More importantly, the most obvious thing this poll has demonstrated so far is that it has not been widely discussed or publicized. To go from discussion to closing the poll in a couple of weeks, where only the last couple of days see a watchlist notice, is more than a bit ridiculous.
I'm far from being a serial opposer of FR or proposals to improve protection of BLPs. I supported the last poll. If this poll simply didn't go far enough, but had some improvement built in, then I'd support it. But implementing patrolled revisions particularly, and the flawed conception of flagged protection, is not just a very minor improvement but in fact counterproductive. The drudgework, minus any benefit, will actively turn people against FlaggedRevisions in its useful form.
So its not a compromise because it guts FR's value and its intended impact on BLPs, without addressing any of the concerns related to bureaucracy or backlogs that opposers have raised.

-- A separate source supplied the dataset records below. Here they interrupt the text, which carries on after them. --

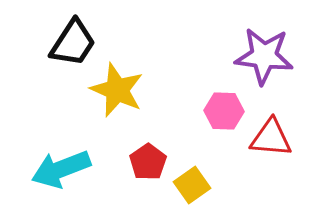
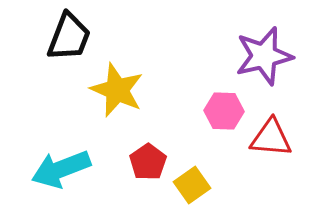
black trapezoid: moved 4 px left, 6 px up; rotated 12 degrees counterclockwise
purple star: rotated 20 degrees counterclockwise
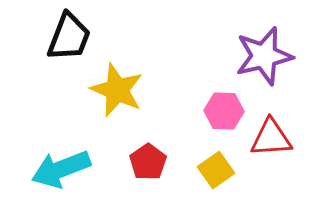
red triangle: rotated 9 degrees counterclockwise
yellow square: moved 24 px right, 15 px up
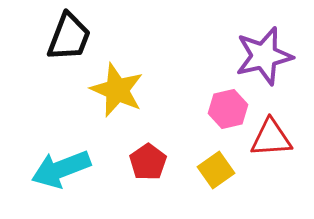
pink hexagon: moved 4 px right, 2 px up; rotated 15 degrees counterclockwise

Necessarily this conversation is taking place on two lists, so if anyone feels like they are missing part of it you might check WikiEn-l for the rest.
Nathan
On Tue, Mar 31, 2009 at 6:52 AM, Yaroslav M. Blanter putevod@mccme.ruwrote:
CC'd this to Foundation-l.
Would you mind adding links to the former and present dsiscussions? Not all of us are en.wp discussion regulars.
Thanks Cheers Yaroslav
1) http://en.wikipedia.org/wiki/Wikipedia_talk:Flagged_protection_and_patrolled... 2) http://en.wikipedia.org/wiki/Wikipedia_talk:Flagged_protection_and_patrolled... 3) http://en.wikipedia.org/wiki/Wikipedia_talk:Flagged_revisions/Trial 4) http://en.wikipedia.org/wiki/Wikipedia:Flagged_revisions/Trial 5) http://en.wikipedia.org/wiki/User_talk:Jimbo_Wales#Update_on_BLP_.2F_Flagged... 6) http://en.wikipedia.org/wiki/User_talk:Jimbo_Wales/Archive_45#Action_needed_... 7) http://en.wikipedia.org/wiki/User_talk:Jimbo_Wales/Archive_44#Why_I_am_askin... 8) http://en.wikipedia.org/wiki/Wikipedia_talk:Flagged_revisions
I'm sure there are dozens more major discussions archived in various places.